24 novembre 2024

L'épave convoitée

de Paul-Henri Nargeolet -
Harper Collins France, 2022

On sait par les témoins du naufrage que le Titanic, le 15 avril 2012 à 2 h 20, s'est brisé en deux avant de sombrer à une vitesse de 40 à 50 km/h : la proue s'est enfoncée comme une flèche dans les sédiments par 3.800 mètres de fond alors que l'arrière du bateau a coulé en pivotant, hélices vers le haut. Les deux tronçons du navire se sont vidés de leur contenu, répandus sur près de 2 km carrés. L'impact fut si dur que des chaudières de plus de 60 tonnes ont été aperçues à plusieurs dizaines de mètres de la coque.

Paul-Henri Nargeolet est «le» spécialiste de l'exploration de l'épave qu'il a visitée trente-deux fois, de 1987 à 2021, ce qui permit de remonter plus de 5000 objets : du plat à œufs à la chocolatière en argent massif jusqu'à la big piece, fragment de la coque avec hublots, renforts et rivets, pesant 20 tonnes. Cette dernière a nécessité quatre ans d'étude et plusieurs tentatives pour la hisser en surface. Ses dimensions donnent une idée de la taille du Titanic et valorisent les expositions d'autres objets récupérés.

Le livre regorge de solutions techniques adoptées pour atteindre l'épave et agripper des objets, mais cible aussi de nombreuses légendes et fausses informations sur le naufrage du transatlantique.
D'abord l'hypothèse d'une longue déchirure de près de 100 m au contact de l'iceberg : si c'était le cas, le paquebot aurait coulé en dix minutes, explique notre spécialiste. L'exploration de l'épave a montré qu'il n'y avait que cinq petits trous totalisant à peine un mètre carré, au total une porte de placard. Ces cinq petites brèches en pointillés sur 60 mètres, portant sur six compartiments, furent suffisantes pour laisser s'engouffrer 400 tonnes d'eau à la minute alors que les trois pompes de cale ne pouvaient, ensemble, évacuer que 400 à 450 tonnes à l'heure, soit près de soixante fois moins. 
Autre fait critique, l'accusation visant le premier officier Murdoch qui, en vue de l'iceberg, a commandé de virer et freiner le bateau : en réalité un tel bateau vire d'autant plus court que son allure est élevée. Nargeolet va plus loin, freiner le bateau et le laisser heurter de front le bloc de glace aurait peut-être écrasé la proue sans provoquer de voies d'eau fatales (voir l'attitude du capitaine du paquebot Royal Edward en 1914).

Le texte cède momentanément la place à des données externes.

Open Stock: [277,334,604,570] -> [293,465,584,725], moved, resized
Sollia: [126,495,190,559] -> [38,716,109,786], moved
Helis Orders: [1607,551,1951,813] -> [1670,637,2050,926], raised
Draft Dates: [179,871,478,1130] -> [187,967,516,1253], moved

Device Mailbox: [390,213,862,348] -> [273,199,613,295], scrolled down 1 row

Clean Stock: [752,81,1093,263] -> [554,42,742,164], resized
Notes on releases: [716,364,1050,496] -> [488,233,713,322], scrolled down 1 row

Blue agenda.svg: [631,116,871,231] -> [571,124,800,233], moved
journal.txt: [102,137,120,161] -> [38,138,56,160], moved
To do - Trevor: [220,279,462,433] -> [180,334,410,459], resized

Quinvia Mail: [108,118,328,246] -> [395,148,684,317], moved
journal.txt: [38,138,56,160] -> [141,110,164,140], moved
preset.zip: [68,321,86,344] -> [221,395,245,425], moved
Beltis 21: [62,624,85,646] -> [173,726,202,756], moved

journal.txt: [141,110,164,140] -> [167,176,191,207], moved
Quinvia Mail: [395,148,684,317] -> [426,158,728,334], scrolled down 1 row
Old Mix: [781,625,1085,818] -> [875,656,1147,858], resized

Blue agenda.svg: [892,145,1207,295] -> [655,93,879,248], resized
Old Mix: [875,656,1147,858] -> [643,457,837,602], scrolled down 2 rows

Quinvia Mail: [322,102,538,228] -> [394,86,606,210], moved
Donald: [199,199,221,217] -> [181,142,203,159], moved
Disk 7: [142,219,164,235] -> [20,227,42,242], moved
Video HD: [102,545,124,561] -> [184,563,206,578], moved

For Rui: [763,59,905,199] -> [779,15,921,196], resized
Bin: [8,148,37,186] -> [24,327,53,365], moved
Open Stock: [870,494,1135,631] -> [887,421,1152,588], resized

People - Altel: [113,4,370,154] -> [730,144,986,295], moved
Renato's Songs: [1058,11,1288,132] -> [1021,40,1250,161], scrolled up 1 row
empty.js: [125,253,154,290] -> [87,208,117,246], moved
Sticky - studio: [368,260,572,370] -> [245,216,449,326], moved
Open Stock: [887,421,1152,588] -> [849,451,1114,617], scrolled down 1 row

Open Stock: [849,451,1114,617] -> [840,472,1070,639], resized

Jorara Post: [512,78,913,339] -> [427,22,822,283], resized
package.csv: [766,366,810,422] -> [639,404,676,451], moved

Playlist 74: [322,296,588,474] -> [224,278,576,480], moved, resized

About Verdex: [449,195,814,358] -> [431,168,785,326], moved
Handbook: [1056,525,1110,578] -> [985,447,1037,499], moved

De nombreuses questions que l'on se posait sur cette tragédie marine trouvent une réponse sensée et experte dans cet ouvrage captivant.
Descendre dans un submersible comme le Nautile à 4000 mètres sous une eau à 0°, pendant des périodes de douze heures parfois (il faut du temps pour atteindre l'épave, le Nautile avance à 3 km/h) suscitent quelques questions. Il faut savoir que l'eau, à ces profondeurs, engendre une telle pression sur les parois de l'appareil que son volume intérieur diminue de plusieurs dizaines de litres. Le froid à l'intérieur de l'engin est vaincu par des vêtements adéquats et un peu atténué par la chaleur des appareils qui l'équipent. L'on respire de l'air normal à la pression atmosphérique normale, recyclé par élimination du gaz carbonique grâce à de la chaux sodée ou du lithium. Puis, pendant dix ou douze heures, difficile de ne pas se soulager : débrouilles avec des bouteilles diverses et des couches pour les équipières. Nargeolet mentionne que les Japonais utilisent, comme les pilotes de chasse, un système de granulés pour éliminer l'urine. Être passager du Nautile est accessible à toute personne en bonne santé, à condition de résister au stress lié à la claustration et à la durée de l'expédition.

Mon billet ne dit guère sur la convoitise que suscitent les restes du Titanic. Le livre vous comblera sur ce point avec notamment la concurrence implacable du géologue américain Robert Ballard.

Avec consternation, j'ai appris (hors livre) la mort de l'auteur en juin 2023 : il effectuait une descente vers le Titanic avec le submersible « touristique » Titan (5 places) qui a implosé après 1 h 45 de descente.

Merci, monsieur Nargeolet, de nous avoir fait vibrer avec ce livre qu'illustrent quelques photos pertinentes et émouvantes (dans la version non poche que j'ai empruntée).

14 commentaires:

  1. Je suis tombée sur cette pépite à la bibliothèque et ai aussi été captée par le côté sensé et expert (je vous cite) et plongée dans la tristesse en apprenant ensuite le décès de l'auteur. je crois que Fanja a eu les même impressions de lecture.
    Un bon livre, sans flaflas mais passionnant quand même.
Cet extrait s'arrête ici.